Loi renforçant la sécurité et protégeant la liberté des personnes
Non conformité partielle

2EME SAISINE DEPUTES
Monsieur le Président,
Messieurs les Conseillers, En application de l'article 61 alinéa 2 de la Constitution, nous avons l'honneur de vous déférer la loi « renforçant la sécurité et protégeant la liberté des personnes » qui vient d'être adoptée par le Parlement.
Nous estimons que certaines dispositions de ce texte ont été votées en violation des principes généraux de la Déclaration des Droits de l'Homme et du Citoyen, reprise et confirmée par le préambule de la Constitution, et en violation de la Constitution elle-même et notamment de ses articles 2, 34 et 66.
Nous remarquons en effet que : : les dispositions contenues dans l'article 5, I relatif à l'institution de peines « plancher », et dans la section 3 du titre 1er relative au sursis, vont à l'encontre du principe fondamental que représente l'individualisation des peines.
: la rédaction de l'article 7, relatif à la répression des menaces d'atteinte aux personnes et aux biens, est rédigée d'une manière imprécise ce qui constitue une atteinte grave au principe de légalité permettant ainsi des abus.
Il en est de même des dispositions prévues par l'article 13 du texte.
: les peines prévues à l'article 17 du texte pourront s'appliquer à certaines catégories de travailleurs qui auront cessé le travail, comme le préambule de la Constitution leur en reconnaît le droit expressément.
: les mesures contenues dans l'article 21 B relatif à la prolongation de la garde à vue sont inutiles puisque d'ores et déjà, toute mesure appropriée peut être prise à l'encontre d'un gardé à vue à l'issue de la durée légale actuellement en vigueur qui est déjà de 24 heures renouvelable une fois et de 96 heures pour les affaires de trafic de drogue.

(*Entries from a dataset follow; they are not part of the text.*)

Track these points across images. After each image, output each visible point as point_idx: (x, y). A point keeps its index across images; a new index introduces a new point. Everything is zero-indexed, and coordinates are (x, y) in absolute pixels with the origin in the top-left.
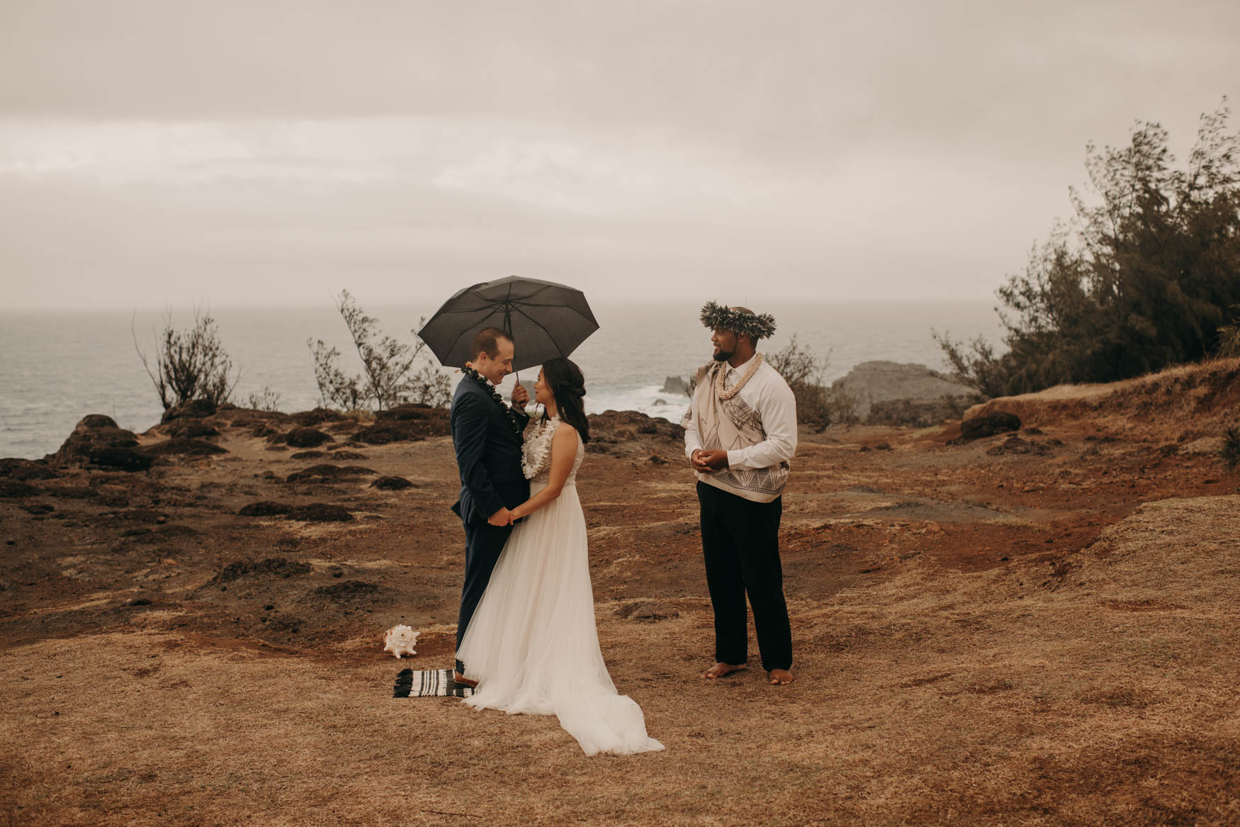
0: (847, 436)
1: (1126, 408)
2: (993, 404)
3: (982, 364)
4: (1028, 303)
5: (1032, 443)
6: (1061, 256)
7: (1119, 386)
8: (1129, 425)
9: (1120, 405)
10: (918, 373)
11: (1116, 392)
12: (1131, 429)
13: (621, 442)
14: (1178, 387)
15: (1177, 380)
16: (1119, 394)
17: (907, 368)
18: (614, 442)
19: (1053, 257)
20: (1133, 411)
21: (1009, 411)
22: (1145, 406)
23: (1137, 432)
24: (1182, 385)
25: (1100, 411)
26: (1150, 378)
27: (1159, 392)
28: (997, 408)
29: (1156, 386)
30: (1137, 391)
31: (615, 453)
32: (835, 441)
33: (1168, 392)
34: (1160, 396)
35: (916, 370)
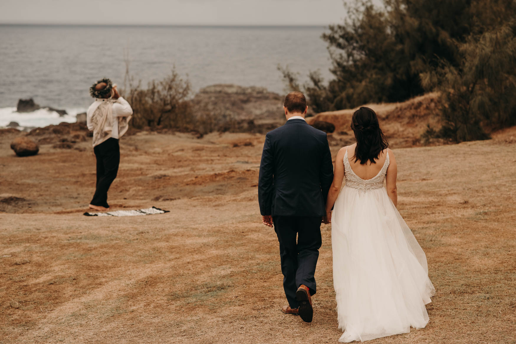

: les dispositions relatives à la procédure correctionnelle (article 32 du texte) en permettant au Procureur de la République de saisir directement le Tribunal le jour même (article 395 nouveau du Code pénal) contreviennent au principe de la séparation des pouvoirs, à l'article 34 de la Constitution qui réserve au seul législateur le soin de définir la procédure pénale. Enfin, elles vont à l'encontre des droits de la défense et de l'égalité des citoyens devant la loi, puisque aux termes du projet celle-ci ne définit pas sur quels critères les charges retenues par le Procureur de la République pourront être considérée comme « suffisantes ».
: les dispositions relatives à la procédure criminelle (article 36 du texte) qui visent à dessaisir automatiquement la juridiction d'instruction du premier degré au profit de la Chambre d'accusation au-delà de la durée d'un an de l'information, vont à l'encontre des droits de la défense.

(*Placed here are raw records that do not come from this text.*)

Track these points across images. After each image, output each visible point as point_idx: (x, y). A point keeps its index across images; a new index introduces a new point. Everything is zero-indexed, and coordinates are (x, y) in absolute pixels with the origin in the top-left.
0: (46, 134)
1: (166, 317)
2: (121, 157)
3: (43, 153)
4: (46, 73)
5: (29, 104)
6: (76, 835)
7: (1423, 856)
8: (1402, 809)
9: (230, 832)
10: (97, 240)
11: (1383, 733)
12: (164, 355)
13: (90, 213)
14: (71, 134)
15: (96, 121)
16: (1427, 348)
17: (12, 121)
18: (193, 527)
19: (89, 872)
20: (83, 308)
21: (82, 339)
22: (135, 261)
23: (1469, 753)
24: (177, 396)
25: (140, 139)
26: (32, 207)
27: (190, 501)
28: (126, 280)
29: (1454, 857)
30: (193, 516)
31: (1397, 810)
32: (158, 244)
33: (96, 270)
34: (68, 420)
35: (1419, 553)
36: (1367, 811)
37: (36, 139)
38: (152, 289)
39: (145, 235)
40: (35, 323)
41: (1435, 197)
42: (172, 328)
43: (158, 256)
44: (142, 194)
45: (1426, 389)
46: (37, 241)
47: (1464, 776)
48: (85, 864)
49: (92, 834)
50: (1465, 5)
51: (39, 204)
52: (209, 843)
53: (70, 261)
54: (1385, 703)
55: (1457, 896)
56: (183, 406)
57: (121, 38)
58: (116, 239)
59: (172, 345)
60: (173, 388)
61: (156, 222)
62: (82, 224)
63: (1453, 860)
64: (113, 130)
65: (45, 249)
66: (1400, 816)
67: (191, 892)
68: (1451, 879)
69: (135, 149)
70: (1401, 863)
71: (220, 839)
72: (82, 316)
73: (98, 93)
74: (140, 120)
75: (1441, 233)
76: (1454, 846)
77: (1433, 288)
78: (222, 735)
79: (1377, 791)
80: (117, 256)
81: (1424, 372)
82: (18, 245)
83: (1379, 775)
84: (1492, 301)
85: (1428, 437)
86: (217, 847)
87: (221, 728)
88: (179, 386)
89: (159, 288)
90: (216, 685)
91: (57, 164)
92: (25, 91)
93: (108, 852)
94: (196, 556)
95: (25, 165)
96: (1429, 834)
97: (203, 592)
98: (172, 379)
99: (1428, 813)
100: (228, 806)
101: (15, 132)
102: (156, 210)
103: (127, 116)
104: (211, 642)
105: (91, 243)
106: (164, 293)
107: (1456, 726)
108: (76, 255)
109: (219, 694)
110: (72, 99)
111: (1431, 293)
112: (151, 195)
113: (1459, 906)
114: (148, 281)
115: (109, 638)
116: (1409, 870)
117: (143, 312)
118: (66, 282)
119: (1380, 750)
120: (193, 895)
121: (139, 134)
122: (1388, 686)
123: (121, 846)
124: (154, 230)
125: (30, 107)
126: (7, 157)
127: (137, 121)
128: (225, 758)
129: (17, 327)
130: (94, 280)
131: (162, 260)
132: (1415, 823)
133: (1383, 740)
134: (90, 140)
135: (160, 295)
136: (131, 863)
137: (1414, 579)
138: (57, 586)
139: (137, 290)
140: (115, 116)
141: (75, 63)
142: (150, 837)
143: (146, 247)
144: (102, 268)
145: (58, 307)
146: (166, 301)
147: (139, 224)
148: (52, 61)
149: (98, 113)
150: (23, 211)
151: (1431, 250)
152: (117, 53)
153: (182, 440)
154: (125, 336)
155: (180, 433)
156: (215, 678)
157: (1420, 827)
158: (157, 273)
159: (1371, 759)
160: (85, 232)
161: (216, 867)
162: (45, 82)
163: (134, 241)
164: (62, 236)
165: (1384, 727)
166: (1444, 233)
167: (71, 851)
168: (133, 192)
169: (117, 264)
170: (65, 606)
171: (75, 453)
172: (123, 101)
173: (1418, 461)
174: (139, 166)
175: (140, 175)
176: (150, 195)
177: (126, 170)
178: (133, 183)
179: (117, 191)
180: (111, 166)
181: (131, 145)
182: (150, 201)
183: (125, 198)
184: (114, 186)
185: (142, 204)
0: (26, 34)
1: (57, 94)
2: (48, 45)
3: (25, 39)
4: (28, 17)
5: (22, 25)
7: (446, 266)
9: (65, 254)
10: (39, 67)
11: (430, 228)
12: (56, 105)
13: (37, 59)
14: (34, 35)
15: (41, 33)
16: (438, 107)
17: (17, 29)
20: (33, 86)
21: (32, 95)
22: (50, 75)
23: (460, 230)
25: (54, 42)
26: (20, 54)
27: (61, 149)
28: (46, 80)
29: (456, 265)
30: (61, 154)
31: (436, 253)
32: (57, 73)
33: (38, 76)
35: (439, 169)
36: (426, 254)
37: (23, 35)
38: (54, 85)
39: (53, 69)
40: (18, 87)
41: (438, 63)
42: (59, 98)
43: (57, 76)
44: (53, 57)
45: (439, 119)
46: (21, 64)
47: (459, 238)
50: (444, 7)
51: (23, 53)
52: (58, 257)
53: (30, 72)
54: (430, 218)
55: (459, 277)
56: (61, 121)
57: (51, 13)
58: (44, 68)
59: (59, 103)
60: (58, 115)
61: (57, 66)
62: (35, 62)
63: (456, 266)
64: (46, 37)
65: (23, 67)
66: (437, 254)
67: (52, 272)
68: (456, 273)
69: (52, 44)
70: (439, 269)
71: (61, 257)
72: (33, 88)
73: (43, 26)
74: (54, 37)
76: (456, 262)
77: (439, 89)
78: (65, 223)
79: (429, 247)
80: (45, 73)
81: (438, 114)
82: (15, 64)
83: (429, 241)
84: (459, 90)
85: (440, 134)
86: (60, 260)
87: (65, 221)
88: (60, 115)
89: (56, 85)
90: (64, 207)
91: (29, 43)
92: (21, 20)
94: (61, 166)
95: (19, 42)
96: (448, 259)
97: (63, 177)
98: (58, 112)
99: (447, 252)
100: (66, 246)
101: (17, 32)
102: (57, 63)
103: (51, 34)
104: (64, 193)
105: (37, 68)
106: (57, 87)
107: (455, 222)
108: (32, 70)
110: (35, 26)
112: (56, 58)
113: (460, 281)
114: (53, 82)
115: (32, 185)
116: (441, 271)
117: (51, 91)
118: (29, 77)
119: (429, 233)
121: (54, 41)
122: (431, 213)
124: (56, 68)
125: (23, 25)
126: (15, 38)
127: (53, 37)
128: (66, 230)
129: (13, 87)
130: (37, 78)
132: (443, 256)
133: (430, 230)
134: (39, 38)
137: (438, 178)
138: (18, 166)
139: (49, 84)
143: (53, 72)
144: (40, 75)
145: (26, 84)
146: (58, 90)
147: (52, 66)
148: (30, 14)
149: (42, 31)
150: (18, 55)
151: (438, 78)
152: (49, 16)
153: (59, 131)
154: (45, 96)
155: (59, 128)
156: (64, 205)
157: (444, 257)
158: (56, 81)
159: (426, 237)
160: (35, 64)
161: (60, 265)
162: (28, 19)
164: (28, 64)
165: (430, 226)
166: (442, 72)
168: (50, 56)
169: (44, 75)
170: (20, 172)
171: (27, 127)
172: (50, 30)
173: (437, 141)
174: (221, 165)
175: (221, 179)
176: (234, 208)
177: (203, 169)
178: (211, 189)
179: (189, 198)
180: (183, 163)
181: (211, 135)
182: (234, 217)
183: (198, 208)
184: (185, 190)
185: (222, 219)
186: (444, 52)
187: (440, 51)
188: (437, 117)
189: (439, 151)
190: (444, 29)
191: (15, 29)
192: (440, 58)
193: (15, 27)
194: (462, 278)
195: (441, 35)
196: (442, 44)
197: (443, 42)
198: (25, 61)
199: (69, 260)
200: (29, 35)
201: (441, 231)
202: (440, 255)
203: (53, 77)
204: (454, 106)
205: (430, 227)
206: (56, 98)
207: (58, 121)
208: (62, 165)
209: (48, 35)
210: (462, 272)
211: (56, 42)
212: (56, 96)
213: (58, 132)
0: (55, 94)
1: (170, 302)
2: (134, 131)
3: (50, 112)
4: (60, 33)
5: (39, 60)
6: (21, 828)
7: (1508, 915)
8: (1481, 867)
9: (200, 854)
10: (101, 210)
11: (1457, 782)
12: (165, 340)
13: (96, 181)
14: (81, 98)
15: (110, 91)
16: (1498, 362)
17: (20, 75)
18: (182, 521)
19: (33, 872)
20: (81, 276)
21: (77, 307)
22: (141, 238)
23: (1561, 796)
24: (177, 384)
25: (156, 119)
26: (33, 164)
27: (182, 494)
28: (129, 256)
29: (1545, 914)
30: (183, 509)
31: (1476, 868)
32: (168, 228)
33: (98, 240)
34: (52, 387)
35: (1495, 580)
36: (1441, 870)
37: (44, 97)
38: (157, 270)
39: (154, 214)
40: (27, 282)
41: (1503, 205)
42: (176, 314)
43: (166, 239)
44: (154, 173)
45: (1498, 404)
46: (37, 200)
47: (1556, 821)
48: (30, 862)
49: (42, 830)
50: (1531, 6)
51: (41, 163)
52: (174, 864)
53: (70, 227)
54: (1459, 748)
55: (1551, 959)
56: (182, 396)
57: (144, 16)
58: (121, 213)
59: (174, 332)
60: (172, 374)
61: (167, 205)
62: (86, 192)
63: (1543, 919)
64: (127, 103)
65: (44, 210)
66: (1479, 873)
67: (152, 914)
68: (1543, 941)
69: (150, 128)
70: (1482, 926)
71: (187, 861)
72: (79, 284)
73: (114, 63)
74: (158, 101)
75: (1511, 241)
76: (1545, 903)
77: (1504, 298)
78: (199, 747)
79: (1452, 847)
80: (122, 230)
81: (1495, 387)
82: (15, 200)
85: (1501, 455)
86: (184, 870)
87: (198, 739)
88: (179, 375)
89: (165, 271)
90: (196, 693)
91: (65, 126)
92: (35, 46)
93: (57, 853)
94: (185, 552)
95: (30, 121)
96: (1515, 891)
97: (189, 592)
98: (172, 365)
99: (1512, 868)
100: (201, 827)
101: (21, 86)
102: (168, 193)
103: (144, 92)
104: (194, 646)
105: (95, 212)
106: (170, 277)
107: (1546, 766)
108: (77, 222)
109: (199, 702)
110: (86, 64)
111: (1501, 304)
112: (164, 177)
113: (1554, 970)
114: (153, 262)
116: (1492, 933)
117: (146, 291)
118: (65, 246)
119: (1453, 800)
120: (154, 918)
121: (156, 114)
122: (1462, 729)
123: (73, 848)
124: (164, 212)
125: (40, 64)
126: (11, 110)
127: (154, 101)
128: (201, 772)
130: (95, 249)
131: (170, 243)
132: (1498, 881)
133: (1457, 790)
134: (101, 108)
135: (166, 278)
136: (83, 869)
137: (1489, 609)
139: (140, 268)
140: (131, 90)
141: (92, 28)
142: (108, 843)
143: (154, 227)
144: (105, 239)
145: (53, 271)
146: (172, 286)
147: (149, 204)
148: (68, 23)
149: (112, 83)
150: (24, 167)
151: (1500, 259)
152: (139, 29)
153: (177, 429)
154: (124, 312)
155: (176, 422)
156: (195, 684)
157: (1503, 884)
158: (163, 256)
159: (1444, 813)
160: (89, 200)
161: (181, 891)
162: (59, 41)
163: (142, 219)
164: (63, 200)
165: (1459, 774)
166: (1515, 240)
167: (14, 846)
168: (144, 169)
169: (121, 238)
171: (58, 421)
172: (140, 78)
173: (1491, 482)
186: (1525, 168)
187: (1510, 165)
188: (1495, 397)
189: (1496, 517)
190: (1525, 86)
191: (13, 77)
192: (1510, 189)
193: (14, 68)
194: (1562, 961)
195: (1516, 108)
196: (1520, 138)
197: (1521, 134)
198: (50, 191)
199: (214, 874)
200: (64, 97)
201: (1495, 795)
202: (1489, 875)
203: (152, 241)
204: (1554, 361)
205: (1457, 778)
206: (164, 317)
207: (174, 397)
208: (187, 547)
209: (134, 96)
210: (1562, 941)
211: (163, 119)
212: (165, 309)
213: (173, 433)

: les dispositions contenues dans l'article 47 ter légalisant les contrôles d'identité préventifs, faisant obligation à toute personne de justifier de son identité en toute circonstance, et autorisant une détention de 6 heures au local de police aux fins de vérification d'identité, constituent une atteinte à la liberté d'aller et de venir, et vont à l'encontre de l'article 66 de la Constitution, comme le Conseil constitutionnel a eu l'occasion de le rappeler, notamment dans sa décision du 12 janvier 1977.
Nous nous réservons de développer ces motifs dans un mémoire ampliatif, et vous prions, Monsieur le Président du Conseil constitutionnel, Messieurs les Conseillers, de croire à l'assurance de notre haute considération.